Using Aggregate Functions

Mongoose supports a variety of aggregate functions that you can use to calculate values, such as average, maximum, and minimum. Here’s how you might use these:

...

async function calculateStats() {
  const productStats = await Order.aggregate([
    {
      $group: {
        _id: '$productId',
        maxQuantity: { $max: '$quantity' },
        minQuantity: { $min: '$quantity' },
        avgQuantity: { $avg: '$quantity' }
      }
    }
  ]);

  console.log(productStats);
}

calculateStats();

For each product ID, this pipeline calculates the maximum, minimum, and average quantity.

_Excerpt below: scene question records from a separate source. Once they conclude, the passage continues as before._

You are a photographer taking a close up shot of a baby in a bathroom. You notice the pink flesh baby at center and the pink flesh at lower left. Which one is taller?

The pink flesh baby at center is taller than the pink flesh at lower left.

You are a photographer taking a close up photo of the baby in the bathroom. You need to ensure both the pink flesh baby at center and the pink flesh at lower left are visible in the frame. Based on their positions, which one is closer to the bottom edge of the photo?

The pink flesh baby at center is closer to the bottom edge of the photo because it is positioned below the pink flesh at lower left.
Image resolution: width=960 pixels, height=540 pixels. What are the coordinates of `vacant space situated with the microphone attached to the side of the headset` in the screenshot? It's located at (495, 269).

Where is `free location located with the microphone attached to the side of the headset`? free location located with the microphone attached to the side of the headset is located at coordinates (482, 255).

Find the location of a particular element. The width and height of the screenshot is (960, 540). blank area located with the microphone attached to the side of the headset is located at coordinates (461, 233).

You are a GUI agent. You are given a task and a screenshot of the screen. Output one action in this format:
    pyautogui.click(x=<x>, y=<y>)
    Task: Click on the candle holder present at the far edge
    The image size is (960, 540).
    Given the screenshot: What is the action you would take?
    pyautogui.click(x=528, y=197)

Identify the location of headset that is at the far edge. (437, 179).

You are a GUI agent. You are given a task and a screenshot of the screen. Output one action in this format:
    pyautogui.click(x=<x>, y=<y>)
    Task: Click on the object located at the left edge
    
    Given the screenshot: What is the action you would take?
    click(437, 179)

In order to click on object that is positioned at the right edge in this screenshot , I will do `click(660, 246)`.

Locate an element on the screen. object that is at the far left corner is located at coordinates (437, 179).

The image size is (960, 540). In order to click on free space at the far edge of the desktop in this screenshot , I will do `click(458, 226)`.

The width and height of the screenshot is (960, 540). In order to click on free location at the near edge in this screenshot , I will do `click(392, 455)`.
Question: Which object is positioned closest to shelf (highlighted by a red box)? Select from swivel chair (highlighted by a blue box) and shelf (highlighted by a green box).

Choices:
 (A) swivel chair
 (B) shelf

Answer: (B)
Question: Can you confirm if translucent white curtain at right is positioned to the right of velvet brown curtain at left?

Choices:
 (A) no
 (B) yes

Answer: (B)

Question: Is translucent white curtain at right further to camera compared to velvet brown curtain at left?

Advanced Aggregation Patterns

For more complex scenarios, such as when needing to perform actions akin to SQL’s JOINs, you’ll likely need to make use of the $lookup operator and multiple stages. This requires careful structuring of your pipeline stages.

Let’s look at an example where we might join ‘orders’ with a ‘products’ collection:

...

async function joinCollections() {
  const orderProductInfo = await Order.aggregate([
    {
      $lookup: {
        from: 'products', // This should be the MongoDB collection name
        localField: 'productId',
        foreignField: '_id',
        as: 'productInfo'
      }
    },
    {
      $unwind: '$productInfo'
    }
  ]);

  console.log(orderProductInfo);
}

joinCollections();

This code enriches each order with information from corresponding products. The $unwind stage is used to deconstruct the arrays resulting from the join to allow for further operations, such as grouping.

Conclusion

To sum up, MongoDB’s aggregation framework, accessed via Mongoose in a Node.js application, offers a rich and versatile toolkit for grouping and summarizing data. Although it differs from SQL’s GROUP BY semantically and syntactically, it fulfills the same core need and beyond, due to its capability to handle more sophisticated tasks through a series of processing stages called a pipeline. As with any complex system, there is a learning curve, but with practice, you’ll likely find MongoDB’s aggregation capabilities equally as powerful, if not more so.

While this tutorial covered basics to more complex uses, exploring the remaining aggregation operators like $project, $addFields, $reduce, and many others is a beneficial continuation of learning Mongoose and MongoDB. Be sure to reference the official Mongoose documentation for the latest features and syntactic nuances as you expand your aggregation toolkit.